Frequently asked questions
We prepared the FAQ section to expand your regex and relevant knowledge beyond this article.
What factors do we need to consider when using regex in C#?
When you use regex in C# not just for email address validation but for other cases, one thing you need to consider is the input source. When you build a regex, knowing about the input source can help you to build an optimal and accurate regex. Is your input source constrained or not constrained? A constrained input source means that the text where you want to use a regex comes from a reliable source that follows certain rules. For example, the email input from a user registration form online is mostly constrained form. Unconstrained input means it comes from an unreliable source such as a web user who does not have to follow any rules.
What are other helpful string methods in C#?
In C#, there are multiple string methods that can help developers to handle strings.
Where are good C# regex references?
To deepen your regex knowledge in C#, refer to the following sources.
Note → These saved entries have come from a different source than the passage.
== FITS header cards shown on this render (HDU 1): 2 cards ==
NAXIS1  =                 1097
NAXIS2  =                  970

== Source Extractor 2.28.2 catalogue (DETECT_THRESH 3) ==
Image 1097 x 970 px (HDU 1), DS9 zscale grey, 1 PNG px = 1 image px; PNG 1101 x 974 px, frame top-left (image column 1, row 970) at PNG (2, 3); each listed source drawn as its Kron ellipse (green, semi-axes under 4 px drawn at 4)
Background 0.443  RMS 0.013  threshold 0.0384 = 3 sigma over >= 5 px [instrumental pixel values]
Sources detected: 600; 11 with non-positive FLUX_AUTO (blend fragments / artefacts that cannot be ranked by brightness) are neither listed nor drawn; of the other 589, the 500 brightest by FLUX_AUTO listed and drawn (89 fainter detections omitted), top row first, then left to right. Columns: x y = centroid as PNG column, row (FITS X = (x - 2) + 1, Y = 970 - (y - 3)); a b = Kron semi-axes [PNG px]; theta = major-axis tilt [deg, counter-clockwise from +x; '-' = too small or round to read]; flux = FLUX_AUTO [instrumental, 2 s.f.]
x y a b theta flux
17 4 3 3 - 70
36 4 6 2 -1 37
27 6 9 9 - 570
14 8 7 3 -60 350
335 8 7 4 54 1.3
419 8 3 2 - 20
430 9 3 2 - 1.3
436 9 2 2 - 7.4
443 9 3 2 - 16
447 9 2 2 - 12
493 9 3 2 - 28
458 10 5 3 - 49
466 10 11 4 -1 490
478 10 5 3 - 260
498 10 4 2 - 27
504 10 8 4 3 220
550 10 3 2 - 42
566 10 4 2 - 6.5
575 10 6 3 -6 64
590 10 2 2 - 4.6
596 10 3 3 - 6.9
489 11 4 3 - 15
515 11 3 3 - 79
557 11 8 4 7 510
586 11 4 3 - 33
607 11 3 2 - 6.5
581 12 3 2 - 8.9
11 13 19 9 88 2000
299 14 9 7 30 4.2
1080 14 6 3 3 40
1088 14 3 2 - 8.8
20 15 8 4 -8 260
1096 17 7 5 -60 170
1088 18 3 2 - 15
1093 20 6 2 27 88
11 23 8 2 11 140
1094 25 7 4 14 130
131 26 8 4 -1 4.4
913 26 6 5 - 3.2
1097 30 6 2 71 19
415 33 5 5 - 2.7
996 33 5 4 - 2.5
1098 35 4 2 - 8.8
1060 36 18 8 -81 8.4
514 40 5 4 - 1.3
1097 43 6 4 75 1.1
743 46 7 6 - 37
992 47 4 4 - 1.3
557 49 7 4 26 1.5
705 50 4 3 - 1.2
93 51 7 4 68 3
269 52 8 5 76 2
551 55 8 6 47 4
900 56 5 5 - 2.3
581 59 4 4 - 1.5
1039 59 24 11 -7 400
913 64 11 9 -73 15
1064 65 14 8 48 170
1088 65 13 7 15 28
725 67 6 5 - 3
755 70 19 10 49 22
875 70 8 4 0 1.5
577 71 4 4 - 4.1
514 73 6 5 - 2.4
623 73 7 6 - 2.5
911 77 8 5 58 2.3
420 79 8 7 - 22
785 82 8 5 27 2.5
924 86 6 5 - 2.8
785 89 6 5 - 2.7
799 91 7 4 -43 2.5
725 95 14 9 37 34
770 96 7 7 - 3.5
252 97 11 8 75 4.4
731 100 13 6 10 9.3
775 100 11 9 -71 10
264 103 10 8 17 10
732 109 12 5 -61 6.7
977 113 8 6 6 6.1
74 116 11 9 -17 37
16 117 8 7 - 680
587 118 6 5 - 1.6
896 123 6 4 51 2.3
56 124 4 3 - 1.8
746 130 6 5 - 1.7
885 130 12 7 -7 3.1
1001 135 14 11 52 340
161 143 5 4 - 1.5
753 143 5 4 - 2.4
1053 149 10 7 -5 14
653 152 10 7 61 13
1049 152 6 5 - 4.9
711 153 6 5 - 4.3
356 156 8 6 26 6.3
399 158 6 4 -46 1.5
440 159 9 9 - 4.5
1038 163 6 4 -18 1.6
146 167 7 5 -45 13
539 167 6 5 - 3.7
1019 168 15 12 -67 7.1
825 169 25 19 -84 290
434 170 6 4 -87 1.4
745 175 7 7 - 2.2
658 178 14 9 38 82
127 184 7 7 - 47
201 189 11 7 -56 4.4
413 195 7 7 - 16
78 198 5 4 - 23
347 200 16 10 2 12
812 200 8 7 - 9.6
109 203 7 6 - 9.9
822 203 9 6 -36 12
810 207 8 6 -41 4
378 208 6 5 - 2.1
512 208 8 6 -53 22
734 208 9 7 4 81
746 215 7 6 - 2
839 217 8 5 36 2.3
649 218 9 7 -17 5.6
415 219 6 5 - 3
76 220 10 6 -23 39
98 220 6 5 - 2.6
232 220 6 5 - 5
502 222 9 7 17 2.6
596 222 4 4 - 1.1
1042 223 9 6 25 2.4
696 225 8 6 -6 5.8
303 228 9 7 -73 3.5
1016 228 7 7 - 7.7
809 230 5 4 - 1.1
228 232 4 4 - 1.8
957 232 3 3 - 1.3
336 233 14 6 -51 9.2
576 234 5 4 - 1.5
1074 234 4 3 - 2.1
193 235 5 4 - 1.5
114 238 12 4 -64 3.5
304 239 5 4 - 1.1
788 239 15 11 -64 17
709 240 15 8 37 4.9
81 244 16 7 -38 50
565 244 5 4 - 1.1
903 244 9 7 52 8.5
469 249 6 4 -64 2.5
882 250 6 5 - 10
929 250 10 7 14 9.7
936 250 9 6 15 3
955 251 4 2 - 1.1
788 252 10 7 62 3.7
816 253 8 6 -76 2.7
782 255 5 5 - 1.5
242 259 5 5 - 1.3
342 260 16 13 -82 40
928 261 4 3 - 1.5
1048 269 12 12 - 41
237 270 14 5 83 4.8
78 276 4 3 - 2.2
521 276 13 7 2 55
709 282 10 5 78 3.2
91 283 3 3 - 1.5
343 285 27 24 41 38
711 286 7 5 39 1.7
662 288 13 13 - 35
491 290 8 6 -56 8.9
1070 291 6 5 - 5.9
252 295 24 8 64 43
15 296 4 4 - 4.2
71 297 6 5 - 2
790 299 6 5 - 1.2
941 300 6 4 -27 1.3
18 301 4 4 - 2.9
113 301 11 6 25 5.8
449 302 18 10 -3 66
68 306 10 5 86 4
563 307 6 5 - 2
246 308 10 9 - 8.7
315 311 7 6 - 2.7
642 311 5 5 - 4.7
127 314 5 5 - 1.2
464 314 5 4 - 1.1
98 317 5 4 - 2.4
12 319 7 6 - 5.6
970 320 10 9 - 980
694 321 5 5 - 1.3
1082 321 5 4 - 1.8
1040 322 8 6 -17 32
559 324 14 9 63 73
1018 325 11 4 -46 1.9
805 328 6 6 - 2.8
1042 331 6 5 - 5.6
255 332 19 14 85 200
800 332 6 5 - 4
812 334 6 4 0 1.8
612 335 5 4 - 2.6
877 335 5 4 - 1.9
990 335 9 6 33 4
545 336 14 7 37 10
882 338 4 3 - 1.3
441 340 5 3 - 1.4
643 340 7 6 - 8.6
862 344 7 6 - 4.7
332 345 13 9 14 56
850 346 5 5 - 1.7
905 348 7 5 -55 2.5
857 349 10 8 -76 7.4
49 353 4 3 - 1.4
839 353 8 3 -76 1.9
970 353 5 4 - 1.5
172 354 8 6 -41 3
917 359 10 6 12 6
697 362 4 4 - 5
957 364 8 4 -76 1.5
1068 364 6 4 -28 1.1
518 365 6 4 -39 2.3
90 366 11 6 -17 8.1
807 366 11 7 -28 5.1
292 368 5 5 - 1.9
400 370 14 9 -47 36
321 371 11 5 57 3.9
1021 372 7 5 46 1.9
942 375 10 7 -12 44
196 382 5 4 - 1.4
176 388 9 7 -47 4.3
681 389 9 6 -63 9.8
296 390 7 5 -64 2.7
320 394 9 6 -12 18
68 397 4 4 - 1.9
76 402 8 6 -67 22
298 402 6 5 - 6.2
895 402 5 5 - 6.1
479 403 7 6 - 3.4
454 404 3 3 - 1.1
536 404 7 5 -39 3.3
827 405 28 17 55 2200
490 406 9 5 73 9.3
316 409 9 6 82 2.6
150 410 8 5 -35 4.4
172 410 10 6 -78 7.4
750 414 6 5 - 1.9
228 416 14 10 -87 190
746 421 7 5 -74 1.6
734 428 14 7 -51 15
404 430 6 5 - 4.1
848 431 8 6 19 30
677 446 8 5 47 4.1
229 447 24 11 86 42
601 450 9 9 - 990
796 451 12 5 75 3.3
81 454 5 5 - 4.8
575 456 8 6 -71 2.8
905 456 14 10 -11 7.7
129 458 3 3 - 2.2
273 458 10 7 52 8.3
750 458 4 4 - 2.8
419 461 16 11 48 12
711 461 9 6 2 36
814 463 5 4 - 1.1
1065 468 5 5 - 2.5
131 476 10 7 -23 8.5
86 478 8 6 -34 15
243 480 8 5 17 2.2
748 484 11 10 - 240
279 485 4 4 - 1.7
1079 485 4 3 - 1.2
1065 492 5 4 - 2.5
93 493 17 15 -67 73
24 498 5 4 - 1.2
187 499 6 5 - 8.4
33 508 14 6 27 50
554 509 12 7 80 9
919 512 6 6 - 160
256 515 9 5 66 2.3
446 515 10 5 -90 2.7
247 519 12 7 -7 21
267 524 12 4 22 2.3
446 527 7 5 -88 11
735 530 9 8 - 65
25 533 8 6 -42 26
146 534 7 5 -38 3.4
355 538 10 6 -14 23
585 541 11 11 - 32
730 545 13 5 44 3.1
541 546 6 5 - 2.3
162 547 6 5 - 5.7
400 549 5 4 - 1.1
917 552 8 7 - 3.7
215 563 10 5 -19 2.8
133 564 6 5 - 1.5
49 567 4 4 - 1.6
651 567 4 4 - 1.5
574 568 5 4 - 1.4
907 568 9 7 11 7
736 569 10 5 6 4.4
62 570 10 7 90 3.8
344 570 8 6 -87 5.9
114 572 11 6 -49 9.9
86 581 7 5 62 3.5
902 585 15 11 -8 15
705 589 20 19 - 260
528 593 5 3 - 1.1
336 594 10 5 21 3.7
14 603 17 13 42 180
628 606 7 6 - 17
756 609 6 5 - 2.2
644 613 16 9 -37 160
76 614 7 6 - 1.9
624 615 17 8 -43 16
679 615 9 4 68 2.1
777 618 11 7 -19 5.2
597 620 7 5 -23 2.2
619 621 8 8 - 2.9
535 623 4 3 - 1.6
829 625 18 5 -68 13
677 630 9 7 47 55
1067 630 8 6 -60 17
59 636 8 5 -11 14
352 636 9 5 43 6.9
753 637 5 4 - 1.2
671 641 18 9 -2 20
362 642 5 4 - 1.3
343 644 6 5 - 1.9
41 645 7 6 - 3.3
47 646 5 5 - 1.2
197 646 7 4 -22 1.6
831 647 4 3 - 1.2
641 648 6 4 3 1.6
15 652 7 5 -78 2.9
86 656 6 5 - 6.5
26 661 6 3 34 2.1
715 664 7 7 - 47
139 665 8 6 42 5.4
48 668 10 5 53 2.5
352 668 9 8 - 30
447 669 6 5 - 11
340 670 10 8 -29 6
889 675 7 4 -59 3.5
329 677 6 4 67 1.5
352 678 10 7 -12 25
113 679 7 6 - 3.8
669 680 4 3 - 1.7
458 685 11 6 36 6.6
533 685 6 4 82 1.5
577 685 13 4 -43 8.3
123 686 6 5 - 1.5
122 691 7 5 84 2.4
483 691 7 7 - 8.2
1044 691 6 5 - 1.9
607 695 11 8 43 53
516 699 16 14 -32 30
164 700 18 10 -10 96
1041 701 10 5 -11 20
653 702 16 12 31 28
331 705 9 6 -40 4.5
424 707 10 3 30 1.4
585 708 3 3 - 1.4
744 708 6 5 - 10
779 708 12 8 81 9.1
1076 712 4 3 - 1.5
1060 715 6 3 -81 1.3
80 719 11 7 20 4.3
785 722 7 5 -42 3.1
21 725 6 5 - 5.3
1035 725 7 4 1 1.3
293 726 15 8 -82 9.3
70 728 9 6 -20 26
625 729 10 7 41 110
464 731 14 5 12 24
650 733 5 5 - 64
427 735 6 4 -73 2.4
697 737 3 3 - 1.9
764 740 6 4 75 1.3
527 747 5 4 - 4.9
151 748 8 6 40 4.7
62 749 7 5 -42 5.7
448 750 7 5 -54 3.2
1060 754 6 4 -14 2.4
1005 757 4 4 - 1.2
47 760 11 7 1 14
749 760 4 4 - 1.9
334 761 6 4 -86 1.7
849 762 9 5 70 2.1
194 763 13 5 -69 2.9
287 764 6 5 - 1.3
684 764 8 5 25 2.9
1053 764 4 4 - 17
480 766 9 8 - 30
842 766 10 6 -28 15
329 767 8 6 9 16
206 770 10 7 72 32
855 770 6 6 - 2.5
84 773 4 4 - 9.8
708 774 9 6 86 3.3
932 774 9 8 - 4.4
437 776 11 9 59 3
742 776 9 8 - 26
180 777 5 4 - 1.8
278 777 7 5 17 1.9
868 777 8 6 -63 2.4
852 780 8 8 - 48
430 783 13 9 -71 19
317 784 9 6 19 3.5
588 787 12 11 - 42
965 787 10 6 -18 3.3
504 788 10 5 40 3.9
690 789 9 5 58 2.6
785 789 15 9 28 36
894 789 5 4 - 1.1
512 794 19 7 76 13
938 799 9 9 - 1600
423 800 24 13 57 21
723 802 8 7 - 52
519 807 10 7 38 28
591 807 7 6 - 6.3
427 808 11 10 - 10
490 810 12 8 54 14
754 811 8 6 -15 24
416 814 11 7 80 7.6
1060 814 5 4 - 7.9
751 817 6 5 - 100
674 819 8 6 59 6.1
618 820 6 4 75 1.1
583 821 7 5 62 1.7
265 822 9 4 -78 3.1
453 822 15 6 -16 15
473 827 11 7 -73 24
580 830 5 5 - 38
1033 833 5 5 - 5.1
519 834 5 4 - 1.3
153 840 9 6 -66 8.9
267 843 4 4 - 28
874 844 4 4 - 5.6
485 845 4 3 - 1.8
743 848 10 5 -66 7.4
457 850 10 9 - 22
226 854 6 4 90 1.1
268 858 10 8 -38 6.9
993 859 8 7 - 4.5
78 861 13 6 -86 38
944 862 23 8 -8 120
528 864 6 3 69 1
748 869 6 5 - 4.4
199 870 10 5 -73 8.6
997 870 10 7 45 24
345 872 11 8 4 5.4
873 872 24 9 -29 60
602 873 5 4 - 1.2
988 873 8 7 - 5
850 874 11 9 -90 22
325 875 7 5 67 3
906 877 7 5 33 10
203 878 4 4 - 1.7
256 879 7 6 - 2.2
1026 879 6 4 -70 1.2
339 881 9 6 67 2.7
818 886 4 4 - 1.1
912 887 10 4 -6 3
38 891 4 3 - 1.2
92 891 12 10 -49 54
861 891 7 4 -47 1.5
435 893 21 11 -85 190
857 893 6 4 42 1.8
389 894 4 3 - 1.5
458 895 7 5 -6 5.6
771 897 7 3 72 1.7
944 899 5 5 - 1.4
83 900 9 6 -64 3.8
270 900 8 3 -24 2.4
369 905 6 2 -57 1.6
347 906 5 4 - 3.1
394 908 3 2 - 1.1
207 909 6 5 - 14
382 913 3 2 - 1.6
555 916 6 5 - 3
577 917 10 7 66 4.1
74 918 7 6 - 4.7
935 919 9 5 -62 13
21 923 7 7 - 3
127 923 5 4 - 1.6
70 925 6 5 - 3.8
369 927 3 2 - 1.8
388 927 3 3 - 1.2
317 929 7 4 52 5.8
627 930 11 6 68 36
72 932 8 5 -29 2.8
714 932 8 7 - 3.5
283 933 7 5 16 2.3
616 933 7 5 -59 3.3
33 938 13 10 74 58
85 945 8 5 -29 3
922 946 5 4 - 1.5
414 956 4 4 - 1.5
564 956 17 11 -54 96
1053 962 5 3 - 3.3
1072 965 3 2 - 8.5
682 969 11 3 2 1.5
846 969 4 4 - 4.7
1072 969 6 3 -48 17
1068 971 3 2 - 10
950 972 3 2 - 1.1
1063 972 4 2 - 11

- Microsoft Regex Reference: the page explains available regex syntax in C# including character escapes, character classes, anchors, grouping constructs, lookarounds, quantifiers, and many more. Although you don't need to remember all of them, it would be good to know what you can do with regex in C#.
- Regex best practices in .NET: this is another Microsoft document that explains the best practices to use regex in C#. The document covers comprehensive aspects of using regular expression in the language.
- Regex101: this website is not a reference website, but a great online tool where you can practice your regex. You can copy and paste your text and insert your regex to test it. The website gives you a quick reference and the interpretations of your regex.